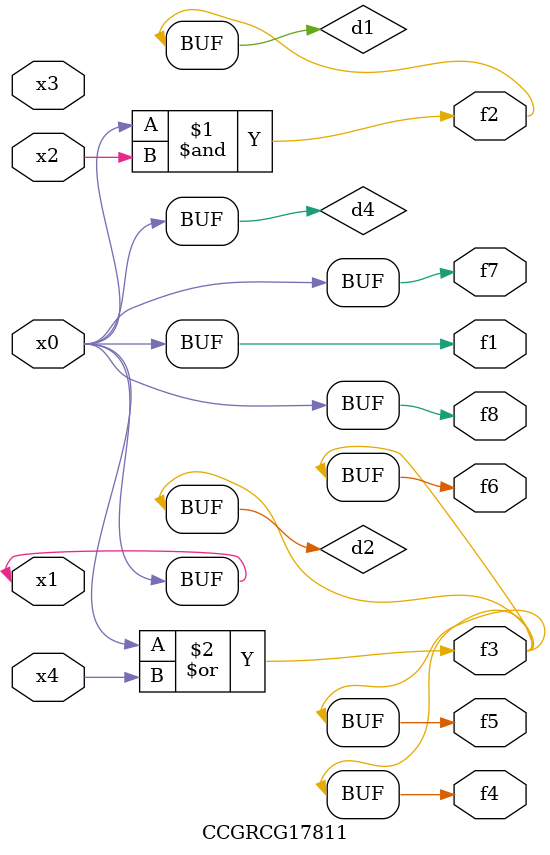
<source format=v>
module CCGRCG17811(
	input x0, x1, x2, x3, x4,
	output f1, f2, f3, f4, f5, f6, f7, f8
);

	wire d1, d2, d3, d4;

	and (d1, x0, x2);
	or (d2, x0, x4);
	nand (d3, x0, x2);
	buf (d4, x0, x1);
	assign f1 = d4;
	assign f2 = d1;
	assign f3 = d2;
	assign f4 = d2;
	assign f5 = d2;
	assign f6 = d2;
	assign f7 = d4;
	assign f8 = d4;
endmodule

</source>
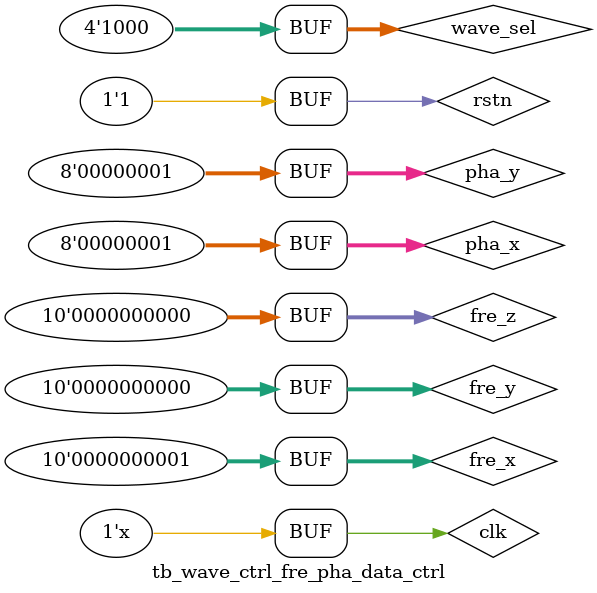
<source format=v>
`timescale 1ns / 1ns

module tb_wave_ctrl_fre_pha_data_ctrl;

  // wave_ctrl_fre_pha_data_ctrl Parameters
  parameter PERIOD = 10;
  parameter N = 32;
  parameter M = 12;
  parameter FRE_WIDTH = 10;
  parameter PHA_WIDTH = 8;
  parameter DATA_WIDTH = 64;
  parameter DATA_WIDTH_ROM = 8;

  // wave_ctrl_fre_pha_data_ctrl Inputs
  reg  [             0:0] clk = 0;
  reg  [             0:0] rstn = 0;
  reg  [   FRE_WIDTH-1:0] fre_x = 0;
  reg  [   FRE_WIDTH-1:0] fre_y = 0;
  reg  [   FRE_WIDTH-1:0] fre_z = 0;
  reg  [   PHA_WIDTH-1:0] pha_x = 0;
  reg  [   PHA_WIDTH-1:0] pha_y = 0;
  reg  [             3:0] wave_sel = 4'b001;

  // wave_ctrl_fre_pha_data_ctrl Outputs
  wire [2*DATA_WIDTH-1:0] data_out;

  always #PERIOD clk = ~clk;

  initial begin
    #(PERIOD * 2 + PERIOD / 2) rstn = 1;

    #(PERIOD) wave_sel = 4'b0001;
    fre_x = 10;
    pha_x = 0;
    pha_y = 2;

    #(PERIOD * 1000) wave_sel = 4'b0001;
    fre_x = 2;
    pha_x = 0;
    pha_y = 2;

    #(PERIOD * 1000) wave_sel = 4'b0010;
    fre_x = 1;
    pha_x = 1;
    pha_y = 1;

    #(PERIOD * 1000) wave_sel = 4'b0100;
    fre_x = 1;
    pha_x = 1;
    pha_y = 1;

    #(PERIOD * 1000) wave_sel = 4'b1000;
    fre_x = 1;
    pha_x = 1;
    pha_y = 1;
  end

  wave_ctrl_fre_pha_data_ctrl #(
      .N             (N),
      .M             (M),
      .FRE_WIDTH     (FRE_WIDTH),
      .PHA_WIDTH     (PHA_WIDTH),
      .DATA_WIDTH    (DATA_WIDTH),
      .DATA_WIDTH_ROM(DATA_WIDTH_ROM)
  ) u_wave_ctrl_fre_pha_data_ctrl (
      .clk     (clk[0:0]),
      .rstn    (rstn[0:0]),
      .fre_x   (fre_x[FRE_WIDTH-1:0]),
      .fre_y   (fre_y[FRE_WIDTH-1:0]),
      .fre_z   (fre_z[FRE_WIDTH-1:0]),
      .pha_x   (pha_x[PHA_WIDTH-1:0]),
      .pha_y   (pha_y[PHA_WIDTH-1:0]),
      .wave_sel(wave_sel[3:0]),

      .data_out(data_out[2*DATA_WIDTH-1:0])
  );

  initial begin

  end

endmodule

</source>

══════════════════════════════

§ **WORK TO COMPLETE**: Could you write out the records again exactly, without any of their pictures?

§ **RESPONSE**:
<source format=v>
module CCGRCG17811(
	input x0, x1, x2, x3, x4,
	output f1, f2, f3, f4, f5, f6, f7, f8
);

	wire d1, d2, d3, d4;

	and (d1, x0, x2);
	or (d2, x0, x4);
	nand (d3, x0, x2);
	buf (d4, x0, x1);
	assign f1 = d4;
	assign f2 = d1;
	assign f3 = d2;
	assign f4 = d2;
	assign f5 = d2;
	assign f6 = d2;
	assign f7 = d4;
	assign f8 = d4;
endmodule

</source>
<source format=v>
`timescale 1ns / 1ns

module tb_wave_ctrl_fre_pha_data_ctrl;

  // wave_ctrl_fre_pha_data_ctrl Parameters
  parameter PERIOD = 10;
  parameter N = 32;
  parameter M = 12;
  parameter FRE_WIDTH = 10;
  parameter PHA_WIDTH = 8;
  parameter DATA_WIDTH = 64;
  parameter DATA_WIDTH_ROM = 8;

  // wave_ctrl_fre_pha_data_ctrl Inputs
  reg  [             0:0] clk = 0;
  reg  [             0:0] rstn = 0;
  reg  [   FRE_WIDTH-1:0] fre_x = 0;
  reg  [   FRE_WIDTH-1:0] fre_y = 0;
  reg  [   FRE_WIDTH-1:0] fre_z = 0;
  reg  [   PHA_WIDTH-1:0] pha_x = 0;
  reg  [   PHA_WIDTH-1:0] pha_y = 0;
  reg  [             3:0] wave_sel = 4'b001;

  // wave_ctrl_fre_pha_data_ctrl Outputs
  wire [2*DATA_WIDTH-1:0] data_out;

  always #PERIOD clk = ~clk;

  initial begin
    #(PERIOD * 2 + PERIOD / 2) rstn = 1;

    #(PERIOD) wave_sel = 4'b0001;
    fre_x = 10;
    pha_x = 0;
    pha_y = 2;

    #(PERIOD * 1000) wave_sel = 4'b0001;
    fre_x = 2;
    pha_x = 0;
    pha_y = 2;

    #(PERIOD * 1000) wave_sel = 4'b0010;
    fre_x = 1;
    pha_x = 1;
    pha_y = 1;

    #(PERIOD * 1000) wave_sel = 4'b0100;
    fre_x = 1;
    pha_x = 1;
    pha_y = 1;

    #(PERIOD * 1000) wave_sel = 4'b1000;
    fre_x = 1;
    pha_x = 1;
    pha_y = 1;
  end

  wave_ctrl_fre_pha_data_ctrl #(
      .N             (N),
      .M             (M),
      .FRE_WIDTH     (FRE_WIDTH),
      .PHA_WIDTH     (PHA_WIDTH),
      .DATA_WIDTH    (DATA_WIDTH),
      .DATA_WIDTH_ROM(DATA_WIDTH_ROM)
  ) u_wave_ctrl_fre_pha_data_ctrl (
      .clk     (clk[0:0]),
      .rstn    (rstn[0:0]),
      .fre_x   (fre_x[FRE_WIDTH-1:0]),
      .fre_y   (fre_y[FRE_WIDTH-1:0]),
      .fre_z   (fre_z[FRE_WIDTH-1:0]),
      .pha_x   (pha_x[PHA_WIDTH-1:0]),
      .pha_y   (pha_y[PHA_WIDTH-1:0]),
      .wave_sel(wave_sel[3:0]),

      .data_out(data_out[2*DATA_WIDTH-1:0])
  );

  initial begin

  end

endmodule

</source>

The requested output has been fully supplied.